WORK REQUIRED => Repeat the entries below exactly, pictures excluded.

RECORDS FOR THIS TASK =>

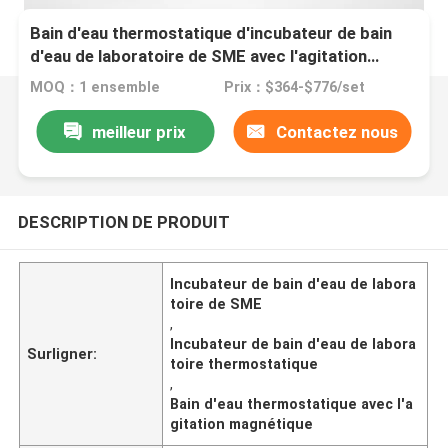
Bain d'eau thermostatique d'incubateur de bain
d'eau de laboratoire de SME avec l'agitation
magnétique
MOQ：1 ensemble
Prix：$364-$776/set
meilleur prix
Contactez nous
DESCRIPTION DE PRODUIT
Incubateur de bain d'eau de labora
toire de SME
,
Incubateur de bain d'eau de labora
Surligner:
toire thermostatique
,
Bain d'eau thermostatique avec l'a
gitation magnétique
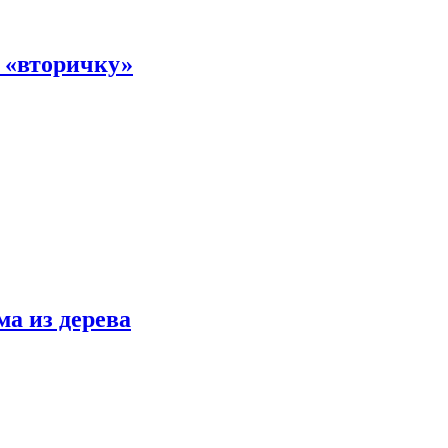
а «вторичку»
ма из дерева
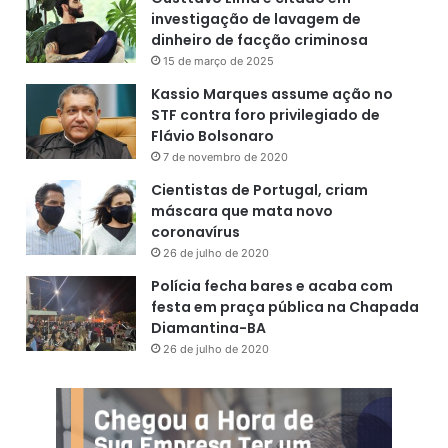
investigação de lavagem de
dinheiro de facção criminosa
15 de março de 2025
Kassio Marques assume ação no
STF contra foro privilegiado de
Flávio Bolsonaro
7 de novembro de 2020
Cientistas de Portugal, criam
máscara que mata novo
coronavírus
26 de julho de 2020
Polícia fecha bares e acaba com
festa em praça pública na Chapada
Diamantina-BA
26 de julho de 2020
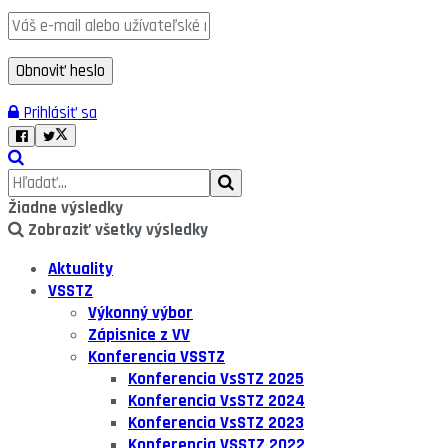
Prihlásiť sa
Žiadne výsledky
Zobraziť všetky výsledky
Aktuality
VSSTZ
Výkonný výbor
Zápisnice z VV
Konferencia VSSTZ
Konferencia VsSTZ 2025
Konferencia VsSTZ 2024
Konferencia VsSTZ 2023
Konferencia VSSTZ 2022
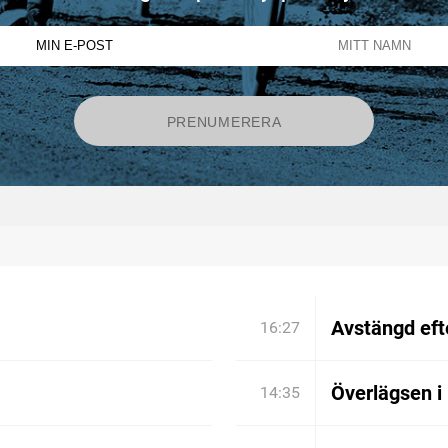
Avstängd efte
16:27
Överlägsen i
14:35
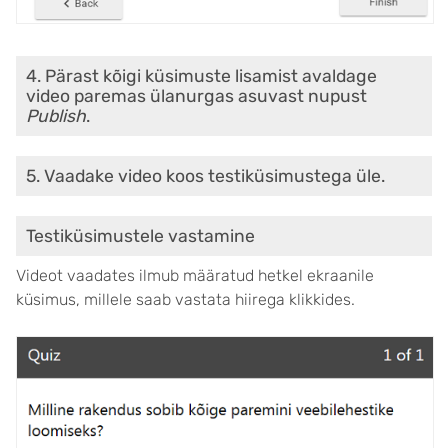
4. Pärast kõigi küsimuste lisamist avaldage
video paremas ülanurgas asuvast nupust
Publish
.
5. Vaadake video koos testiküsimustega üle.
Testiküsimustele vastamine
Videot vaadates ilmub määratud hetkel ekraanile
küsimus, millele saab vastata hiirega klikkides.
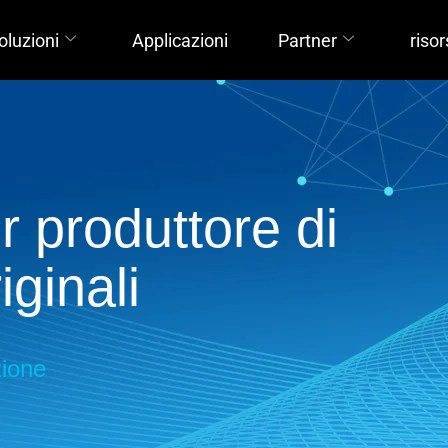
oluzioni
Applicazioni
Partner
riso
 produttore di
ginali
zione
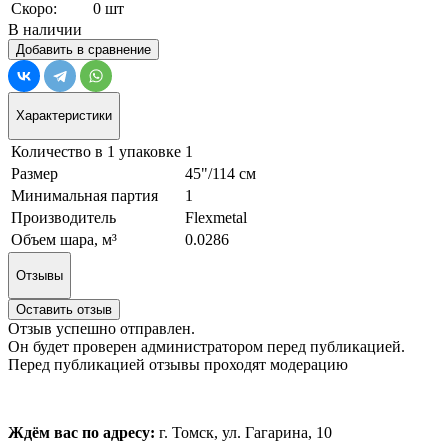
Скоро:
0 шт
В наличии
Добавить в сравнение
Характеристики
Количество в 1 упаковке
1
Размер
45"/114 см
Минимальная партия
1
Производитель
Flexmetal
Объем шара, м³
0.0286
Отзывы
Оставить отзыв
Отзыв успешно отправлен.
Он будет проверен администратором перед публикацией.
Перед публикацией отзывы проходят модерацию
Ждём вас по адресу:
г. Томск, ул. Гагарина, 10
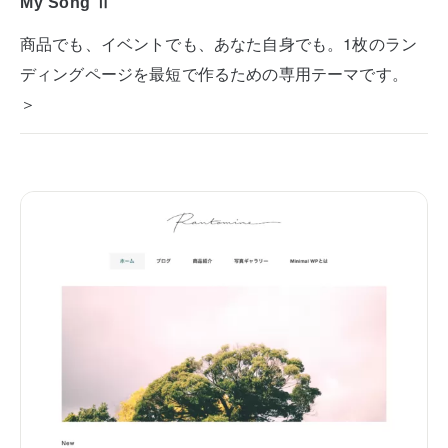
My Song Ⅱ
商品でも、イベントでも、あなた自身でも。1枚のラン
ディングページを最短で作るための専用テーマです。
＞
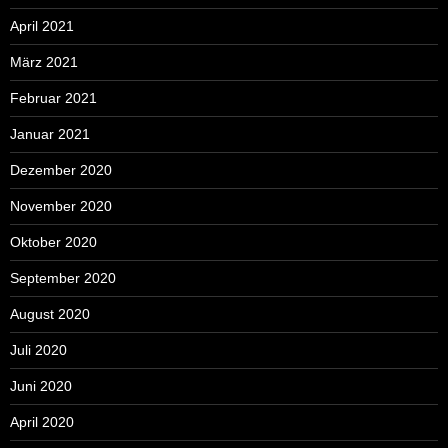
April 2021
März 2021
Februar 2021
Januar 2021
Dezember 2020
November 2020
Oktober 2020
September 2020
August 2020
Juli 2020
Juni 2020
April 2020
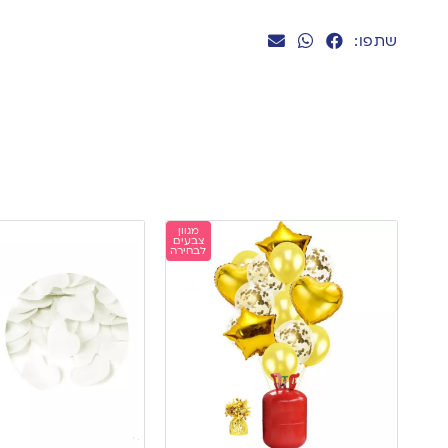
שתפו:
מגוון
צבעים
לבחירה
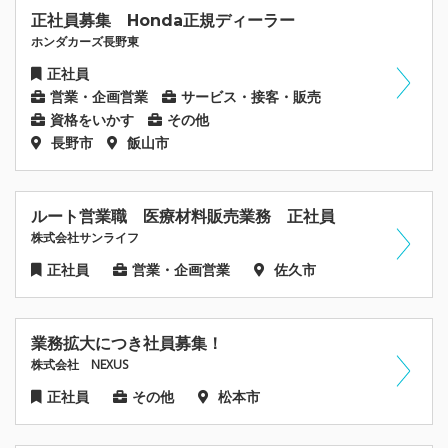
正社員募集 Honda正規ディーラー
ホンダカーズ長野東
正社員
営業・企画営業
サービス・接客・販売
資格をいかす
その他
長野市
飯山市
ルート営業職 医療材料販売業務 正社員
株式会社サンライフ
正社員
営業・企画営業
佐久市
業務拡大につき社員募集！
株式会社 NEXUS
正社員
その他
松本市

REPLY =>
Bain d'eau thermostatique d'incubateur de bain
d'eau de laboratoire de SME avec l'agitation
magnétique
MOQ：1 ensemble
Prix：$364-$776/set
meilleur prix
Contactez nous
DESCRIPTION DE PRODUIT
Incubateur de bain d'eau de labora
toire de SME
,
Incubateur de bain d'eau de labora
Surligner:
toire thermostatique
,
Bain d'eau thermostatique avec l'a
gitation magnétique
а «вторичку»
ма из дерева
investigação de lavagem de
dinheiro de facção criminosa
15 de março de 2025
Kassio Marques assume ação no
STF contra foro privilegiado de
Flávio Bolsonaro
7 de novembro de 2020
Cientistas de Portugal, criam
máscara que mata novo
coronavírus
26 de julho de 2020
Polícia fecha bares e acaba com
festa em praça pública na Chapada
Diamantina-BA
26 de julho de 2020
Prihlásiť sa
Žiadne výsledky
Zobraziť všetky výsledky
Aktuality
VSSTZ
Výkonný výbor
Zápisnice z VV
Konferencia VSSTZ
Konferencia VsSTZ 2025
Konferencia VsSTZ 2024
Konferencia VsSTZ 2023
Konferencia VSSTZ 2022
Avstängd efte
16:27
Överlägsen i
14:35
4. Pärast kõigi küsimuste lisamist avaldage
video paremas ülanurgas asuvast nupust
Publish
.
5. Vaadake video koos testiküsimustega üle.
Testiküsimustele vastamine
Videot vaadates ilmub määratud hetkel ekraanile
küsimus, millele saab vastata hiirega klikkides.
oluzioni
Applicazioni
Partner
riso
 produttore di
ginali
zione
Скоро:
0 шт
В наличии
Добавить в сравнение
Характеристики
Количество в 1 упаковке
1
Размер
45"/114 см
Минимальная партия
1
Производитель
Flexmetal
Объем шара, м³
0.0286
Отзывы
Оставить отзыв
Отзыв успешно отправлен.
Он будет проверен администратором перед публикацией.
Перед публикацией отзывы проходят модерацию
Ждём вас по адресу:
г. Томск, ул. Гагарина, 10
My Song Ⅱ
商品でも、イベントでも、あなた自身でも。1枚のラン
ディングページを最短で作るための専用テーマです。
＞
April 2021
März 2021
Februar 2021
Januar 2021
Dezember 2020
November 2020
Oktober 2020
September 2020
August 2020
Juli 2020
Juni 2020
April 2020
שתפו:
מגוון
צבעים
לבחירה
正社員募集 Honda正規ディーラー
ホンダカーズ長野東
正社員
営業・企画営業
サービス・接客・販売
資格をいかす
その他
長野市
飯山市
ルート営業職 医療材料販売業務 正社員
株式会社サンライフ
正社員
営業・企画営業
佐久市
業務拡大につき社員募集！
株式会社 NEXUS
正社員
その他
松本市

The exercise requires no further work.